• _EXCERPTED RECORDS_
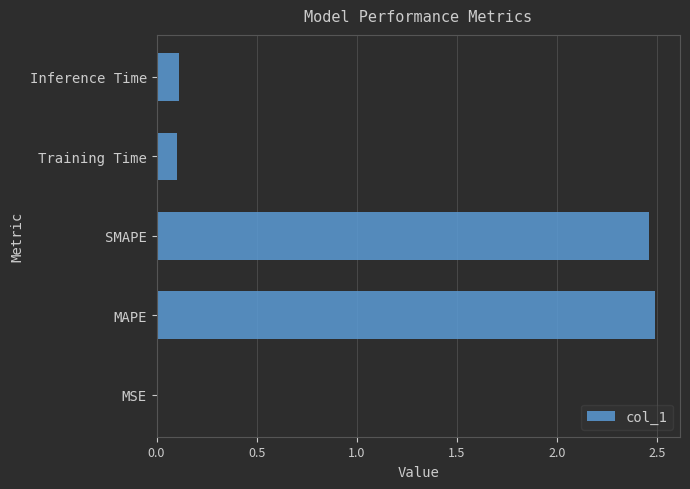

The chart shows a value of 0.2 at Training Time. True or false?

False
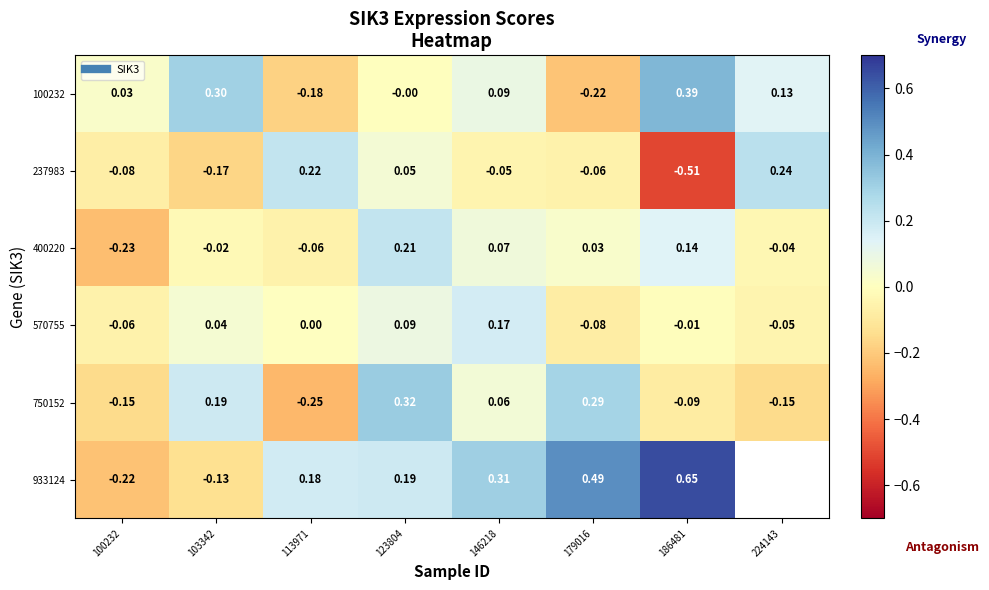

True or false: 570755 has a value of 0.1 at 123804.

True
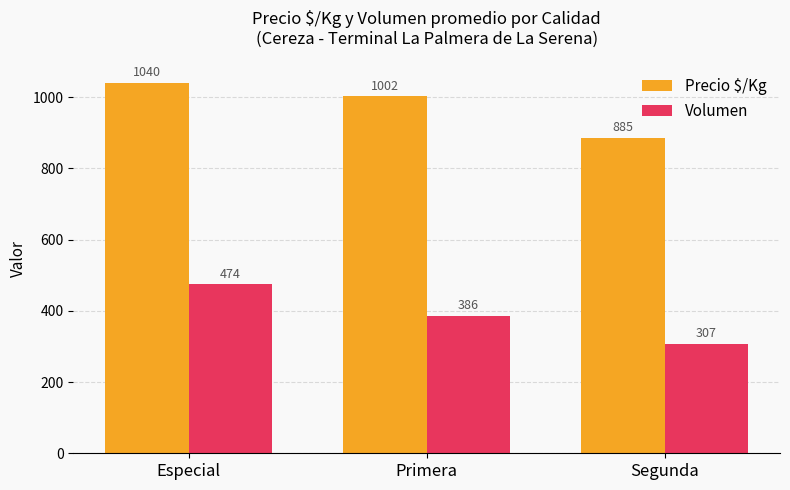

How many groups of bars are there?

3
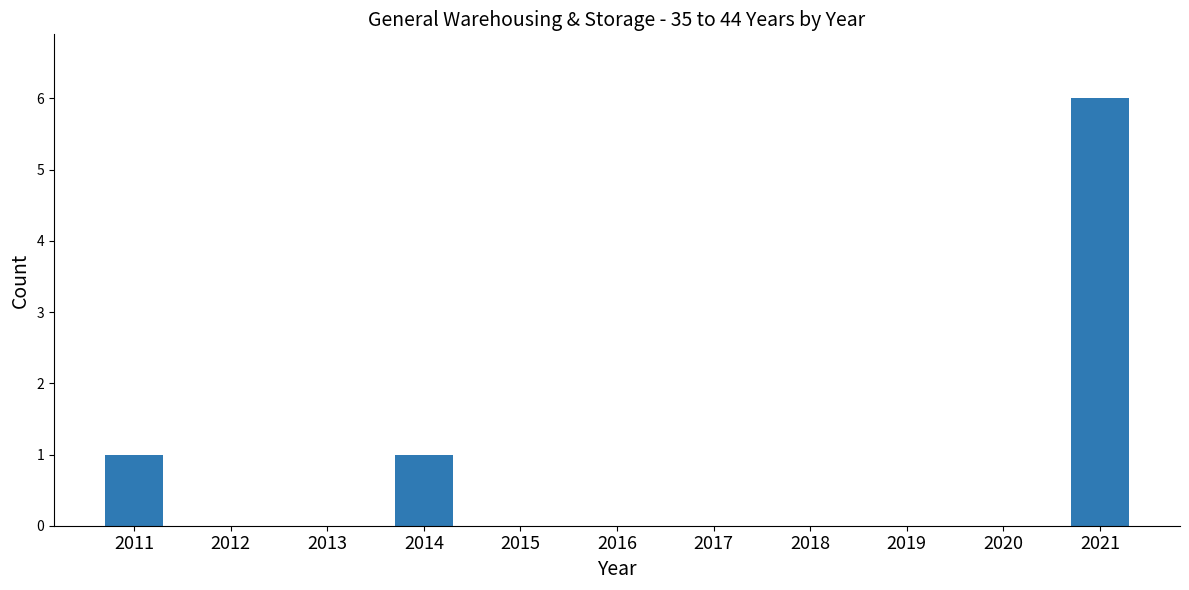

What is the sum of all values?

8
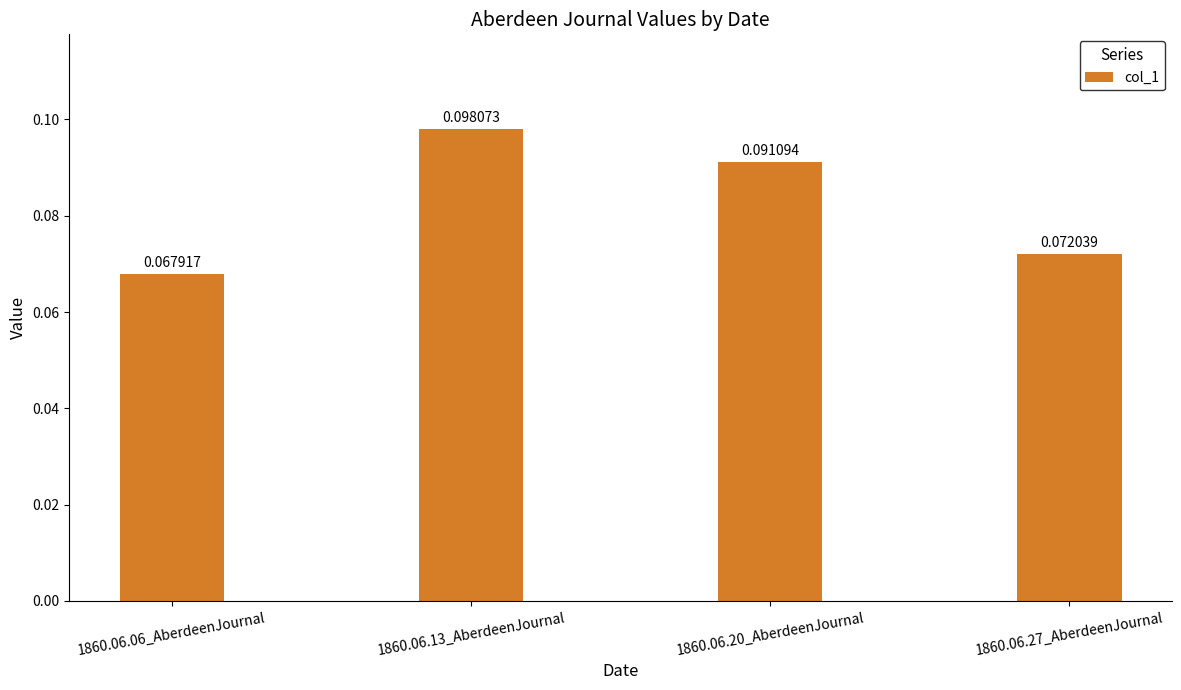

List the labels in order of value, largest first.

1860.06.13_AberdeenJournal, 1860.06.20_AberdeenJournal, 1860.06.27_AberdeenJournal, 1860.06.06_AberdeenJournal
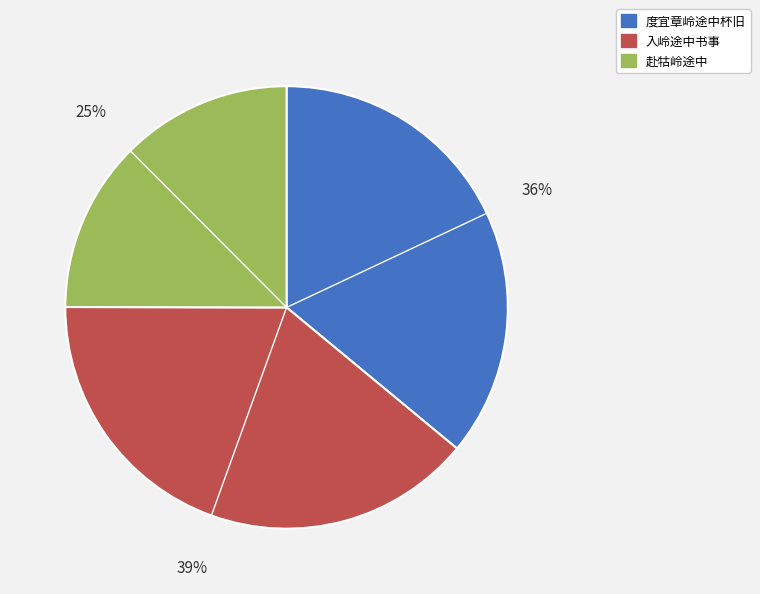

Which has a higher value, 度宜章岭途中杯旧 or 入岭途中书事?

入岭途中书事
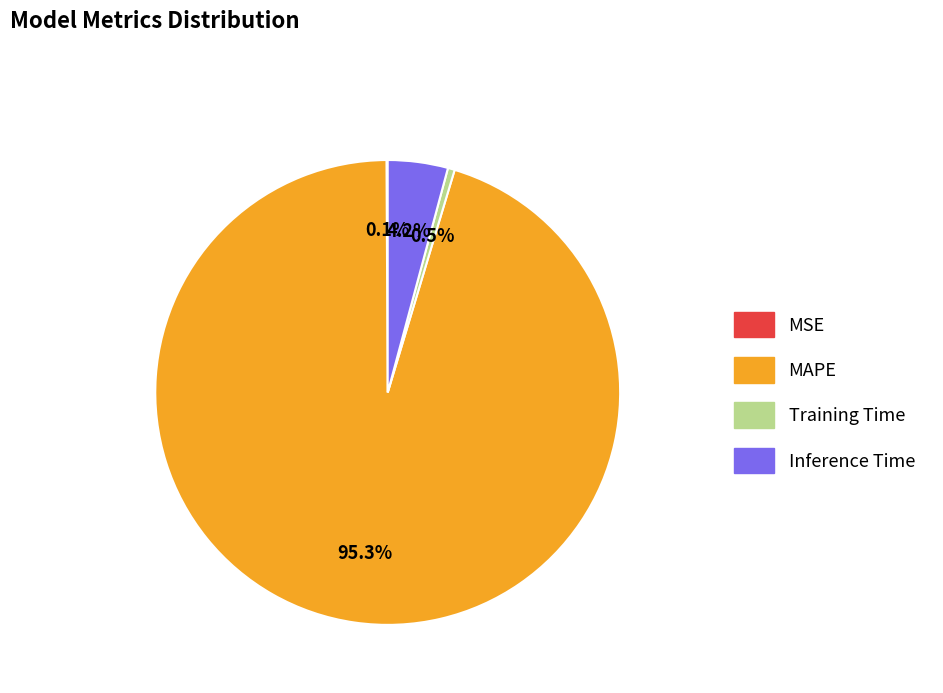

What is the largest slice in the pie chart?

MAPE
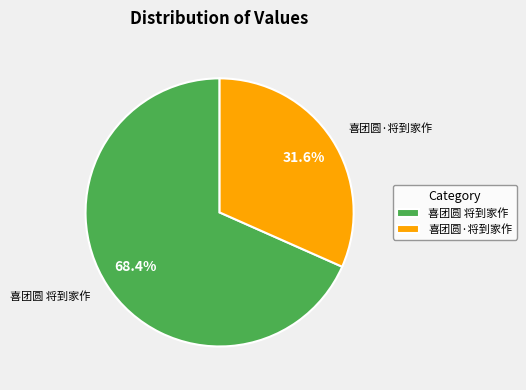

The 喜团圆·将到家作 slice represents 32% of the pie. True or false?

True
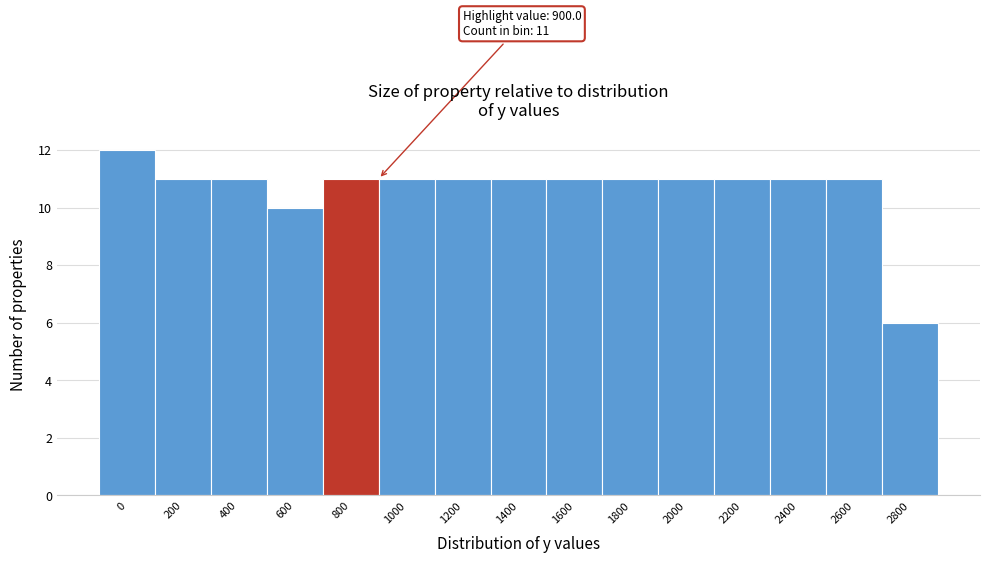

Reading left to right, what are all the values shown in this chart?

0=12	200=11	400=11	600=10	800=11	1000=11	1200=11	1400=11	1600=11	1800=11	2000=11	2200=11	2400=11	2600=11	2800=6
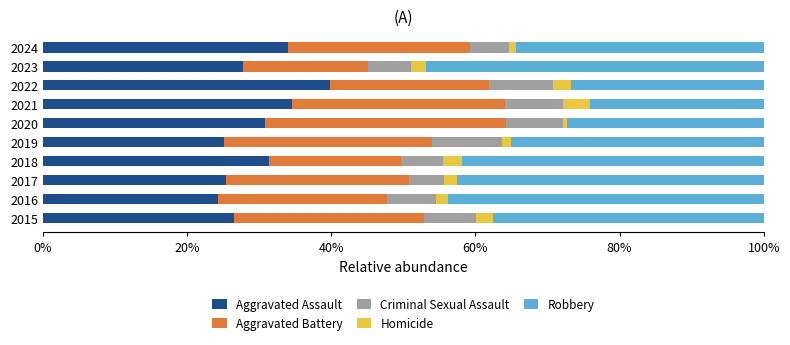

Is it true that Aggravated Assault equals 21.1 at 2022?

False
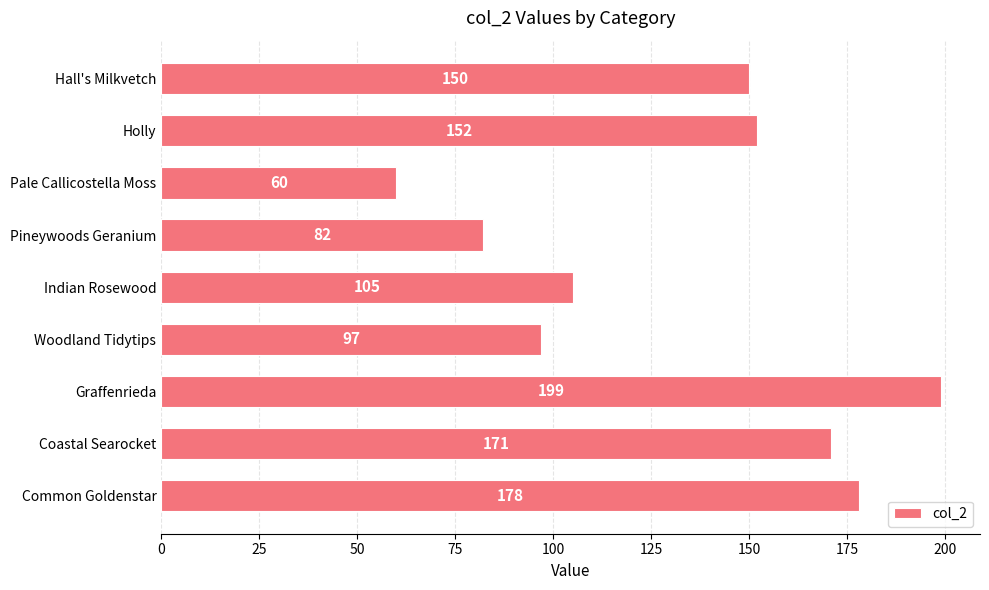

How many bars are there in total?

9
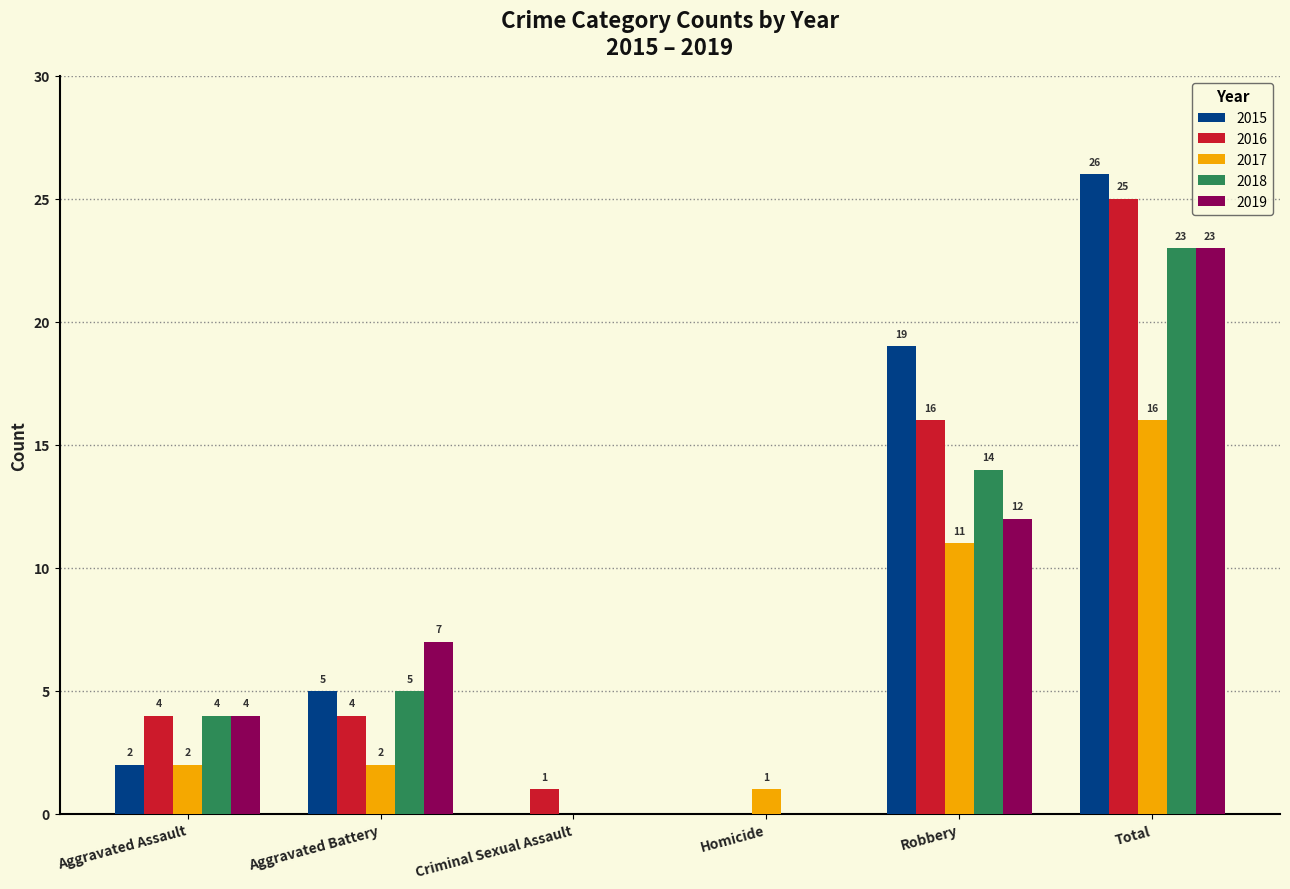

What is the sum of all 2016 values?

50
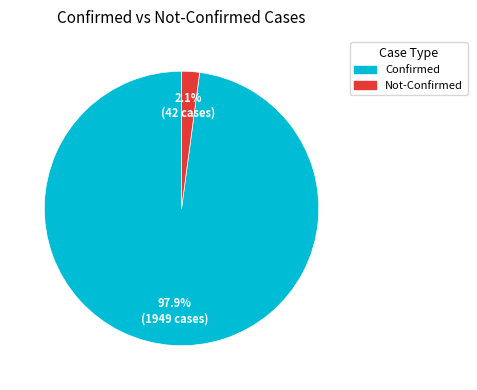

To the nearest percent, what is the average slice percentage?

50%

• _ASSIGNMENT_
Pick out every line in the data above that contains the word "largest", and copy each one.

• _YOUR RESPONSE_
List the labels in order of value, largest first.
What is the largest slice in the pie chart?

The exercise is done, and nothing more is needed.